ACTIVITY A
Answer each question from the thread on caching playwright-python contexts, one per line:
(i) Which playwright-python version range does the asker use for scraping?
(ii) In what mode does the asker have to launch the browser?
(iii) Which pytest-playwright version does the solution name?
ACTIVITY B
Pick up the thread on caching playwright-python contexts after its final line and carry the solution through.

TEXT FOR ANALYSIS

┄┄┄┄┄┄┄┄┄┄

Search code examples
pythoncachingplaywrightplaywright-python

How to cache playwright-python contexts for testing?


I am doing some web scraping using playwright-python>=1.41, and have to launch the browser in a headed mode (e.g. launch(headless=False).

For CI testing, I would like to somehow cache the headed interactions with Chromium, to enable offline testing:

  • First invocation: uses Chromium to make real-world HTTP transactions
  • Later invocations: uses Chromium, but all HTTP transactions read from a cache

How can this be done? I can't find any clear answers on how to do this.


Solution

  • It might solve your problem using HAR-file recording:

    1. Run the first test while recording a HAR-file
    2. Storing the HAR-file as an artifact, in your repo or similar in your CI environment
    3. Running test again with recorded HAR-file

    Here is how to do that with playwright==1.41.1 and pytest-playwright==0.3.3:

    import pathlib
    
    import pytest
    from playwright.sync_api import Browser, Playwright
    
    CACHE_DIR = pathlib.Path(__file__).parent / "cache"

┄┄┄┄┄┄┄┄┄┄

DATASET CONTENT
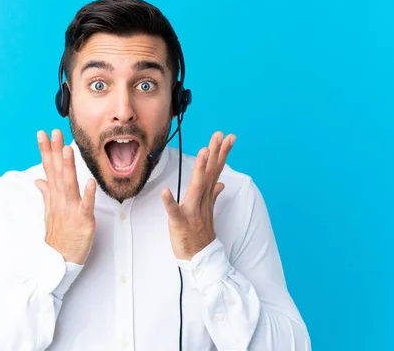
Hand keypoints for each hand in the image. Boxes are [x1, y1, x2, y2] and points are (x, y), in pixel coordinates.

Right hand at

┄┄┄┄┄┄┄┄┄┄

WRITTEN RESPONSE A
(i) playwright-python>=1.41
(ii) Headed mode, with launch(headless=False)
(iii) pytest-playwright==0.3.3

WRITTEN RESPONSE B
    
    
    @pytest.fixture(name="example_har", scope="session")
    def fixture_example_har(playwright: Playwright) -> pathlib.Path:
        har_file = CACHE_DIR / "example.har"
        with (
            playwright.chromium.launch(headless=False) as browser,
            browser.new_page() as page,
        ):
            page.route_from_har(har_file, url="*/**", update=True)
            page.goto("https://example.com/")
        return har_file
    
    
    def test_caching(browser: Browser, example_har: pathlib.Path) -> None:
        with browser.new_context(offline=True) as context:
            page = context.new_page()
            page.route_from_har(example_har, url="*/**")
            page.goto("https://example.com/")